The lesser wagtail-tyrant is overall a year-round resident but makes local movements in response to changing water levels that alter the landscape.

===Feeding===

The lesser wagtail-tyrant's diet is not known in detail but is assumed to be mostly or entirely insects. It forages in pairs or family groups, actively moving through the vegetation with short pauses. It typically cocks its tail up and spreads the feathers which exposes the yellowish base and white tips; despite its name it does not wag its tail. It captures prey from leaves, twigs, and bark by gleaning while perched and with short sallies to hover-glean. It sometimes also drops to the ground to take prey.

===Breeding===

The lesser wagtail-tyrant's breeding season includes October in northern Brazil. Nothing else is known about its breeding biology, though it is assumed to be similar to that of its former subspecies the Bahia wagtail-tyrant. That species builds a cup nest of sticks held together with spider silk and lined with finer material. It is typically well hidden in foliage up to about 1.5 m above the ground. The clutch is two or three eggs.

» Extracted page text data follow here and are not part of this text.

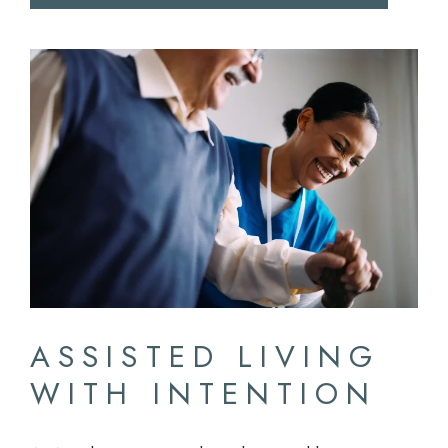
ASSISTED LIVING
WITH INTENTION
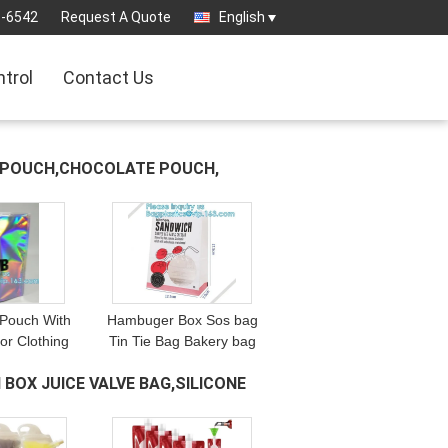
3-6542
Request A Quote
English
ntrol
Contact Us
D POUCH,CHOCOLATE POUCH,
 Pouch With
Hambuger Box Sos bag
or Clothing
Tin Tie Bag Bakery bag
descent Mylar
Kraft paper bag Coffee
 BOX JUICE VALVE BAG,SILICONE
Underwear
cup sleeves Soup bowl
tand up
Ice cream cups Kraft
um Foi
food cont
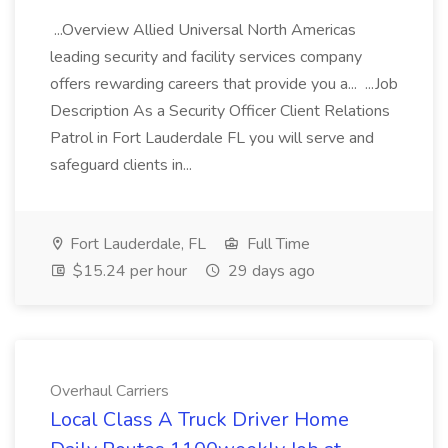
...Overview Allied Universal North Americas
leading security and facility services company
offers rewarding careers that provide you a... ...Job
Description As a Security Officer Client Relations
Patrol in Fort Lauderdale FL you will serve and
safeguard clients in...
Fort Lauderdale, FL
Full Time
$15.24 per hour
29 days ago
Overhaul Carriers
Local Class A Truck Driver Home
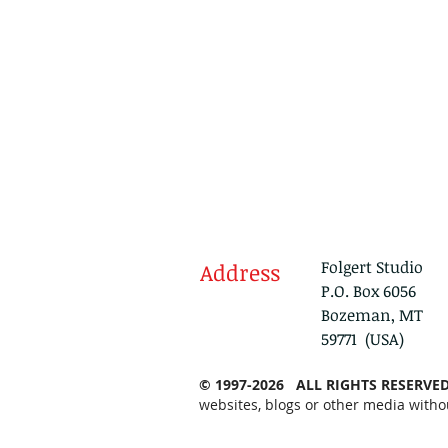
Folgert Studio
Address
P.O. Box 6056
Bozeman, MT
59771 (USA)
© 1997-2026 ALL RIGHTS RESERVE
websites, blogs or other media witho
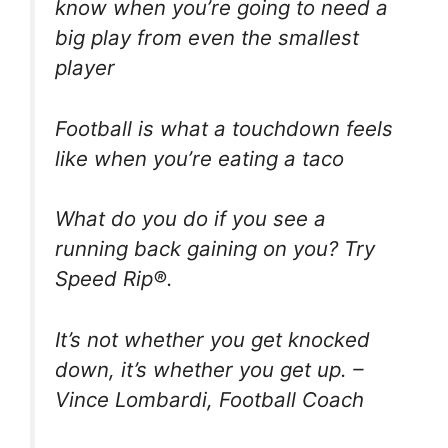
know when you’re going to need a
big play from even the smallest
player
Football is what a touchdown feels
like when you’re eating a taco
What do you do if you see a
running back gaining on you? Try
Speed Rip®.
It’s not whether you get knocked
down, it’s whether you get up. –
Vince Lombardi, Football Coach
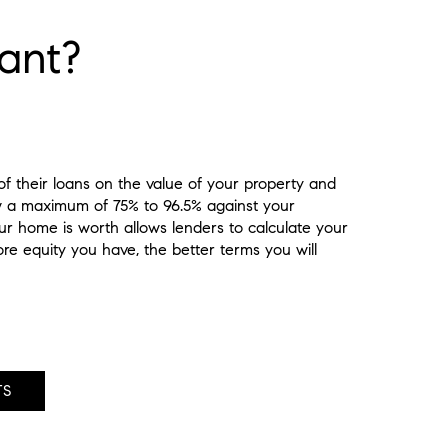
ant?
 their loans on the value of your property and
w a maximum of 75% to 96.5% against your
r home is worth allows lenders to calculate your
re equity you have, the better terms you will
TS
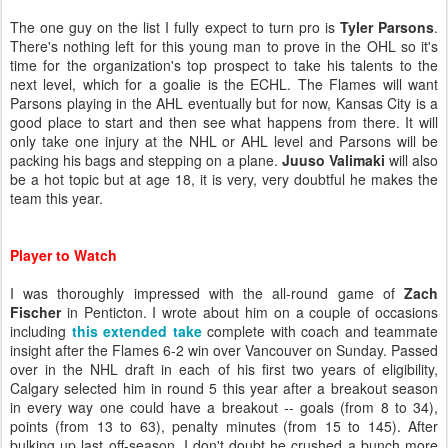
The one guy on the list I fully expect to turn pro is
Tyler Parsons
.
There's nothing left for this young man to prove in the OHL so it's
time for the organization's top prospect to take his talents to the
next level, which for a goalie is the ECHL. The Flames will want
Parsons playing in the AHL eventually but for now, Kansas City is a
good place to start and then see what happens from there. It will
only take one injury at the NHL or AHL level and Parsons will be
packing his bags and stepping on a plane.
Juuso Valimaki
will also
be a hot topic but at age 18, it is very, very doubtful he makes the
team this year.
Player to Watch
I was thoroughly impressed with the all-round game of
Zach
Fischer
in Penticton. I wrote about him on a couple of occasions
including
this extended take
complete with coach and teammate
insight after the Flames 6-2 win over Vancouver on Sunday. Passed
over in the NHL draft in each of his first two years of eligibility,
Calgary selected him in round 5 this year after a breakout season
in every way one could have a breakout -- goals (from 8 to 34),
points (from 13 to 63), penalty minutes (from 15 to 145). After
bulking up last off-season, I don't doubt he crushed a bunch more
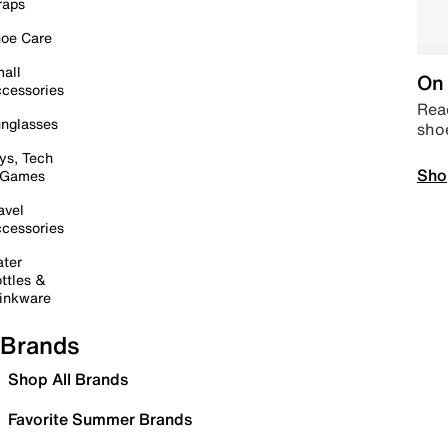
raps
oe Care
all
On 
cessories
Read
nglasses
sho
ys, Tech
Sho
 Games
avel
cessories
ter
ttles &
inkware
Brands
Shop All Brands
Favorite Summer Brands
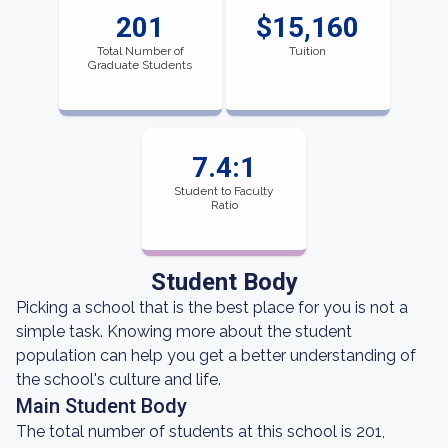
201
$15,160
Total Number of
Tuition
Graduate Students
7.4:1
Student to Faculty
Ratio
Student Body
Picking a school that is the best place for you is not a
simple task. Knowing more about the student
population can help you get a better understanding of
the school's culture and life.
Main Student Body
The total number of students at this school is 201,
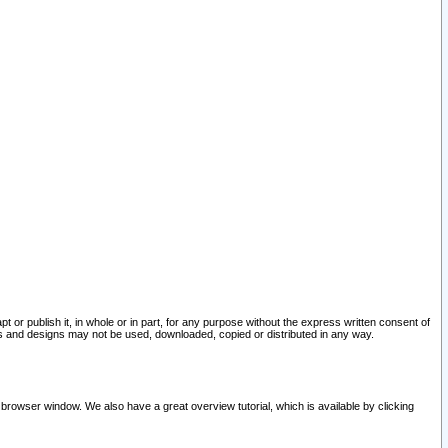
pt or publish it, in whole or in part, for any purpose without the express written consent of
and designs may not be used, downloaded, copied or distributed in any way.
 browser window. We also have a great overview tutorial, which is available by clicking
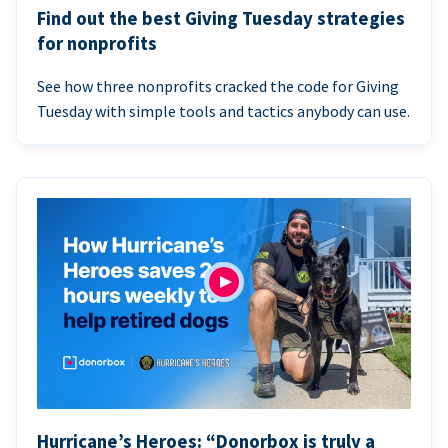
Find out the best Giving Tuesday strategies
for nonprofits
See how three nonprofits cracked the code for Giving
Tuesday with simple tools and tactics anybody can use.
Hurricane’s Heroes: “Donorbox is truly a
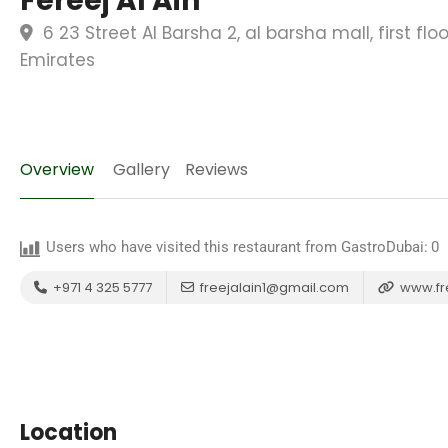
Fereej Al Ain
6 23 Street Al Barsha 2, al barsha mall, first fl
Emirates
Overview
Gallery
Reviews
Users who have visited this restaurant from GastroDubai:
0
+971 4 325 5777
freejalain1@gmail.com
www.fr
Location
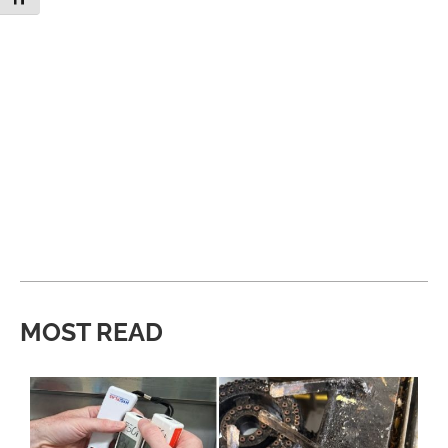
MOST READ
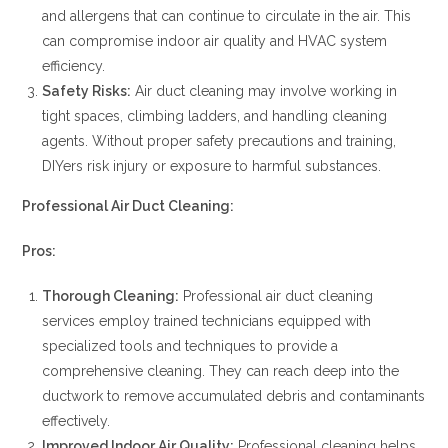
and allergens that can continue to circulate in the air. This
can compromise indoor air quality and HVAC system
efficiency.
Safety Risks:
Air duct cleaning may involve working in
tight spaces, climbing ladders, and handling cleaning
agents. Without proper safety precautions and training,
DIYers risk injury or exposure to harmful substances.
Professional Air Duct Cleaning:
Pros:
Thorough Cleaning:
Professional air duct cleaning
services employ trained technicians equipped with
specialized tools and techniques to provide a
comprehensive cleaning. They can reach deep into the
ductwork to remove accumulated debris and contaminants
effectively.
Improved Indoor Air Quality:
Professional cleaning helps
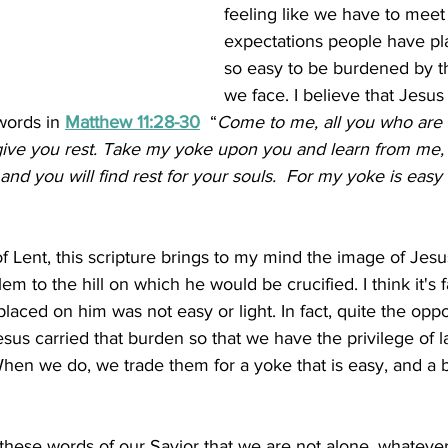
feeling like we have to meet 
expectations people have plac
so easy to be burdened by th
we face. I believe that Jesus
ords in 
Matthew 11:28-30
“
Come to me, all you who are
ive you rest.
Take my yoke upon you and learn from me, f
nd you will find rest for your souls. 
For my yoke is easy
f Lent, this scripture brings to my mind the image of Jesu
m to the hill on which he would be crucified. I think it's fa
laced on him was not easy or light. In fact, quite the oppos
Jesus carried that burden so that we have the privilege of 
When we do, we trade them for a yoke that is easy, and a b
hese words of our Savior that we are not alone, whatever 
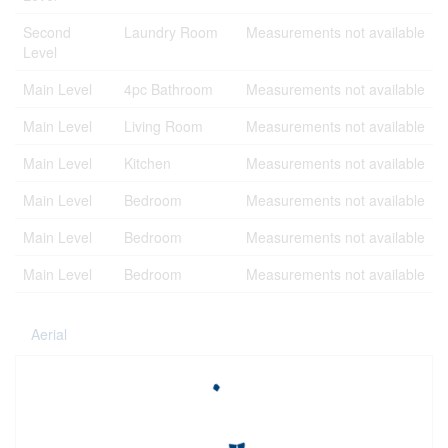
Second
Laundry Room
Measurements not available
Level
Main Level
4pc Bathroom
Measurements not available
Main Level
Living Room
Measurements not available
Main Level
Kitchen
Measurements not available
Main Level
Bedroom
Measurements not available
Main Level
Bedroom
Measurements not available
Main Level
Bedroom
Measurements not available
Aerial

The incubation period, time to fledging, and details of parental care are not known.

===Vocalization===

The lesser wagtail-tyrant sings from a perch in small bushes and mainly in the early morning and late afternoon. The Amazon Basin population sings a "lively rollicking asynchronous duet, one bird uttering a descending rattle, the other uttering repeatedly a melodious note". The rattle has six to 12 notes, descends in pitch, and accelerates near the end, sounding like a bouncing ball. The melodious note is "a mellow chow or chowee", is sometimes doubled, and is sometimes given without the duet's rattle. The Orinoco Basin population's duet differs: "One pair-member issues an accelerating rattle, while the three melodious notes of the other bird are about equal in length, sounding like chew!...chee...chee (last note sometimes omitted)". The Amazonian population gives "a rich, whistled, overslurred heeu" call and the Orinoco population "a soft, whistled wheeert or more emphatic weeEE!".

==Status==

The IUCN has assessed the lesser wagtail-tyrant as being of Least Concern. It has a large range; its population size is not known and is believed to be stable. No immediate threats have been identified. It is considered uncommon to locally fairly common overall though local in Colombia and Ecuador and known only since the late 1990s in Venezuela.